I received a copy of R.J. Theodore‘s Flotsam from the publisher.
Description from Goodreads:
A fantastical steampunk first contact novel that ties together high magic, high technology, and bold characters to create a story you won’t soon forget.
Captain Talis just wants to keep her airship crew from starving, and maybe scrape up enough cash for some badly needed repairs. When an anonymous client offers a small fortune to root through a pile of atmospheric wreckage, it seems like an easy payday. The job yields an ancient ring, a forbidden secret, and a host of deadly enemies.
Now on the run from cultists with powerful allies, Talis needs to unload the ring as quickly as possible. Her desperate search for a buyer and the fallout from her discovery leads to a planetary battle between a secret society, alien forces, and even the gods themselves.
Talis and her crew have just one desperate chance to make things right before their potential big score destroys them all.
Review:
This wasn’t a bad read. I thought the world was really interesting and on the surface the characters seemed to be too. The writing was easily readable and the editing was sound. All in all, I’d recommend it.
However, it did seem overly long, dragging in the middle. I never felt I really got to know the characters, especially the crew and primary antagonist. And the fate of the world was left unresolved in favor of the reader learning the fate of a few.
Lastly, I’m torn about the use of the Xe pronouns. Part of me appreciates a genderless character and the effort it takes to introduce what are likely unfamiliar pronouns to a lot of readers. Another part of me was bothered that the character was presented as so very alien.

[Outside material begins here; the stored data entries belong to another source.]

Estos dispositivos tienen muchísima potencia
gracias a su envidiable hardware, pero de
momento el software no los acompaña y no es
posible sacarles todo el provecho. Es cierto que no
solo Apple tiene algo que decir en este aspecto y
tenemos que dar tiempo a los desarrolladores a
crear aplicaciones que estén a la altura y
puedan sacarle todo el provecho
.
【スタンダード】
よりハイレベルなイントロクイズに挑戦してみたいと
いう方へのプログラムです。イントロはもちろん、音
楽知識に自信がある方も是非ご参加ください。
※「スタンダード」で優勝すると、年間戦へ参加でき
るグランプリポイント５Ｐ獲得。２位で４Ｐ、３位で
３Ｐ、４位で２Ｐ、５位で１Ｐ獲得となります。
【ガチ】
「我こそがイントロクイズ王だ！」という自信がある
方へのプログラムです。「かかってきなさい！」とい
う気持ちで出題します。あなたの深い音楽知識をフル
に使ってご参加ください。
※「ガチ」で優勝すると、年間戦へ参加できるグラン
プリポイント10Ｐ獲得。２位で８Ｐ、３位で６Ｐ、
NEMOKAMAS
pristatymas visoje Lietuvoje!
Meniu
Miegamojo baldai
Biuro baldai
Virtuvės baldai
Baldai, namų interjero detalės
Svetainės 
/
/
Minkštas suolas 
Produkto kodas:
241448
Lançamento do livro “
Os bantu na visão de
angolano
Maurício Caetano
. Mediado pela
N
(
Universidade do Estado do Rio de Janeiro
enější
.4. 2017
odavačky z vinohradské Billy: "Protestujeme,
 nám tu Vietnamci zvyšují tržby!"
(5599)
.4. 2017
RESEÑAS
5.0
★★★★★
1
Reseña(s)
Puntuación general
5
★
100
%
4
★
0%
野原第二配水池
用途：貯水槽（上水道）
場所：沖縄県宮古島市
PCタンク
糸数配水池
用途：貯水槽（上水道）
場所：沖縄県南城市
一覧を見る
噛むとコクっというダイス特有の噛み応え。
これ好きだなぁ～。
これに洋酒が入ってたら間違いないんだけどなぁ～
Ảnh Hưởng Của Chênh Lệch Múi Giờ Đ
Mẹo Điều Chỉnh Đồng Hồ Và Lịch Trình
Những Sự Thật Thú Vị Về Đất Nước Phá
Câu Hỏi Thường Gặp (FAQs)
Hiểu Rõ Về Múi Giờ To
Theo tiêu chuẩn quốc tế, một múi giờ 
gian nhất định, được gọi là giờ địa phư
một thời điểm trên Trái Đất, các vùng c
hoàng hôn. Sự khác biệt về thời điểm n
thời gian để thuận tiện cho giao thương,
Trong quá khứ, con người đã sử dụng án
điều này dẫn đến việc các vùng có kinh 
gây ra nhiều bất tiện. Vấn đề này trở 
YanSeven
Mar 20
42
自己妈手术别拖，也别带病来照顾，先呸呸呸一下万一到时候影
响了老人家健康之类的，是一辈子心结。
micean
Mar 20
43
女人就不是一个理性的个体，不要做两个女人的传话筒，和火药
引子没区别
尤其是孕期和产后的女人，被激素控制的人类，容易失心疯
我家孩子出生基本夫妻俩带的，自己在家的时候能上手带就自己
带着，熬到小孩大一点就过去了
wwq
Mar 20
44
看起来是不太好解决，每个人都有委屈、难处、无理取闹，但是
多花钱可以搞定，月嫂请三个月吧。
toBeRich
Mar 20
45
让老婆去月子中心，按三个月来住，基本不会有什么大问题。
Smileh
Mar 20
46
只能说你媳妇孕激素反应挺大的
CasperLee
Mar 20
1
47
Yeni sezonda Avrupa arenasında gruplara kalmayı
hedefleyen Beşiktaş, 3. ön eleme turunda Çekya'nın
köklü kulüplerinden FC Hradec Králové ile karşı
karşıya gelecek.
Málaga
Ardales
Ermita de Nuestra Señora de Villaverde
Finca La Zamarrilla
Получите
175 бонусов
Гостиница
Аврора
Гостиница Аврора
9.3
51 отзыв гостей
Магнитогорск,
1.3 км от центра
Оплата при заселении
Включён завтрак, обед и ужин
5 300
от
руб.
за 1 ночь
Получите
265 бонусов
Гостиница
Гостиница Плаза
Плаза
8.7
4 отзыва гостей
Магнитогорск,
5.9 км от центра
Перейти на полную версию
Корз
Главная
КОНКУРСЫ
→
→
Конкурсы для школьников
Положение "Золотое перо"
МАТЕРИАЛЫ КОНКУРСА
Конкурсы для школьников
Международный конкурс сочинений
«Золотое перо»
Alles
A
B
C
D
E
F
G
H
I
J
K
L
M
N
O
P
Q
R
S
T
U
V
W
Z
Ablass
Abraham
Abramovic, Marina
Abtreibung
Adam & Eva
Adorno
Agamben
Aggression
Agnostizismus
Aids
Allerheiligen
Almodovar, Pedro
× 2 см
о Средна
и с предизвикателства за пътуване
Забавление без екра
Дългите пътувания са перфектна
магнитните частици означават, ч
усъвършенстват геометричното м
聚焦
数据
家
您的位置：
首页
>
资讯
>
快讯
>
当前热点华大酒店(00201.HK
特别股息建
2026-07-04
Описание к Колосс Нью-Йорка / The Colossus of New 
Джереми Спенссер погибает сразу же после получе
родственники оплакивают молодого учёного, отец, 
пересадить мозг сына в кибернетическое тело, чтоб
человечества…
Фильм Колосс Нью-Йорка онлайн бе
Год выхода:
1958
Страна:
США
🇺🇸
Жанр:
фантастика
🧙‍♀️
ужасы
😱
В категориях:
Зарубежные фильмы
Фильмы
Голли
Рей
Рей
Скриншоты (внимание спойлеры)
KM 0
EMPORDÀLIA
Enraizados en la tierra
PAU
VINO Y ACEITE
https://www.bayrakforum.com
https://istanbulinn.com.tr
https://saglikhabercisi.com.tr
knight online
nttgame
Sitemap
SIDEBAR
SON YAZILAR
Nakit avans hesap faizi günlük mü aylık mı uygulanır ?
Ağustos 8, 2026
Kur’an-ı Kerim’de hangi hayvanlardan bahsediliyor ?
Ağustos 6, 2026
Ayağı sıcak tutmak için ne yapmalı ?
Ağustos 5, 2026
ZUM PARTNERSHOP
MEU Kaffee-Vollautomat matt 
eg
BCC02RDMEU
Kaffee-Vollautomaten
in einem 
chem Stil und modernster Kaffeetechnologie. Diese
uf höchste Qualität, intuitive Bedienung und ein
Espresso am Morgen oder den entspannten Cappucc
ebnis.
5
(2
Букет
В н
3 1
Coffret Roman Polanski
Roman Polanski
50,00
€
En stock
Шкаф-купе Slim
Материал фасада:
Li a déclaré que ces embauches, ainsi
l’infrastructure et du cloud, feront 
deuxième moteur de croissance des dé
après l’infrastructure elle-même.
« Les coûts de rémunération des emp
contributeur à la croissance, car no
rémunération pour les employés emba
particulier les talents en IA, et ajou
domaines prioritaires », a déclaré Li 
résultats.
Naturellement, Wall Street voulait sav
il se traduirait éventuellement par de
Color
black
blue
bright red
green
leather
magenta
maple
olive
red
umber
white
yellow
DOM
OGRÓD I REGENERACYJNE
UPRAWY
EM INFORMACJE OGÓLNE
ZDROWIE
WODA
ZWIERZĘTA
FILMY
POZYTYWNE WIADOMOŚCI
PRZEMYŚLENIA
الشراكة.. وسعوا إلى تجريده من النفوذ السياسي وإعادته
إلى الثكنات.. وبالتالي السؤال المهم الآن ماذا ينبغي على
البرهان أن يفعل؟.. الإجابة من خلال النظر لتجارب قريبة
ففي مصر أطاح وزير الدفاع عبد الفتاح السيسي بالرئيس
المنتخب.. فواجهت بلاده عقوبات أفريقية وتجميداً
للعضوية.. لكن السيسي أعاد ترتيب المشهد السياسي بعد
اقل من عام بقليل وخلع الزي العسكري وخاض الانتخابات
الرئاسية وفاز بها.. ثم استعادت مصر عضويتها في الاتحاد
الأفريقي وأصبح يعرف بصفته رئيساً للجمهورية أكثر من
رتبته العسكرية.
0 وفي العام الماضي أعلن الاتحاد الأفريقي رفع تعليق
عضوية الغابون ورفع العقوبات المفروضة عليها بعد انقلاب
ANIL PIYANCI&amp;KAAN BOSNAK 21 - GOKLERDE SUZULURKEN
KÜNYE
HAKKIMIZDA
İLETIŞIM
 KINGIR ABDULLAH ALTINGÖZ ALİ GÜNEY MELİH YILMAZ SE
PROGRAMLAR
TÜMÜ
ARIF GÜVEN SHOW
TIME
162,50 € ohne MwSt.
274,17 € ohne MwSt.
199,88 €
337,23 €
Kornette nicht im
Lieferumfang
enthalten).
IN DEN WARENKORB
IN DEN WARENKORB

I was reminded of an interview I recently read with (I think) David J. Peterson, who has a job of creating fictional languages. The interviewer essentially asked him if he’d ever take an existing, but not well known language, and use it for, say, Elvish. Who would know, the interview joked. Peterson basically rephrased the question as “Are you asking me if I’d ever use someone’s culture? No.”
There was a real part of me that thought using what is the actual identity of real people to represent, not just a fictional character, but a character presented as so much more alien than any other other character that no one in the book could relate to them, was uncomfortable. How might it feel to people who themselves use Xe to read about that character?
I actually feel a little bad bringing it up, because I see from other reviews that there were earlier issues with the character being genderless and the author and publisher took them into account and improved it. Choosing to go with Xe/Xi, instead of whatever it was before. I guess I just wish they’d made a pronoun up, instead of going with a real world one, for a character that was presented as so very non-human by the other characters in the book. (Keeping in mind none are wholly human, but they have a sense of WE that Scrimshaw is denied.)